Most autoimmune diseases are chronic and symptoms usually fluctuate between periods of remission (little/no symptoms) and flare-ups (worsening symptoms). Currently, there are no cures or prevention for autoimmune diseases. So, treatment mainly focuses on relieving the symptoms and relies on drugs promoting general immune suppression such as steroids and NSAIDs, non-steroidal anti-inflammatory drugs. It is not still clear what causes the failure of natural self-tolerance mechanisms of our immune system and triggers autoimmune diseases. However, thanks to the recent advances in understanding the cellular and molecular mechanisms of various autoimmune diseases, new therapeutic options have become available.
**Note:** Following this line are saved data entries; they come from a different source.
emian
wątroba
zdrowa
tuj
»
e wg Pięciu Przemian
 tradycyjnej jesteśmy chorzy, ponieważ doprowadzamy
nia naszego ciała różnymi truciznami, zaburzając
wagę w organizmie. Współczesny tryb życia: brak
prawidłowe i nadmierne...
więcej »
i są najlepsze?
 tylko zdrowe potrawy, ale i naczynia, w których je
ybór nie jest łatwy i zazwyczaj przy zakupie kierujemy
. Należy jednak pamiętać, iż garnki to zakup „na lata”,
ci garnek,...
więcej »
They include biologic drugs such as monoclonal antibodies against TNF-α, a small protein secreted by immune cells and cause inflammation. Currently, 3 out of the top 10 best-selling drugs target TNF-α for the treatment of rheumatoid arthritis and irritable bowel syndromes. The gross sale of the three drugs totaled 15 billion dollars last year in the USA alone, implying that development of novel and efficacious drugs for autoimmune diseases can not only help patients but also create enormous wealth.
In POSTECH, immunologists strive to solve the mysteries of autoimmune diseases and to find new therapies. POSTECH hosts the Academy of Immunology and Microbiology, the only Institute for Basic Science center in the nation focusing on immunology. POSTECH also boasts the only germ-free animal facility in Korea, which houses laboratory mice that have no commensal bacteria living in or on them. The impact of commensal microbiota on the host immune system is one of the hottest research fields at the moment, and the relationship between commensal microbes and autoimmune diseases is certainly a promising avenue of study.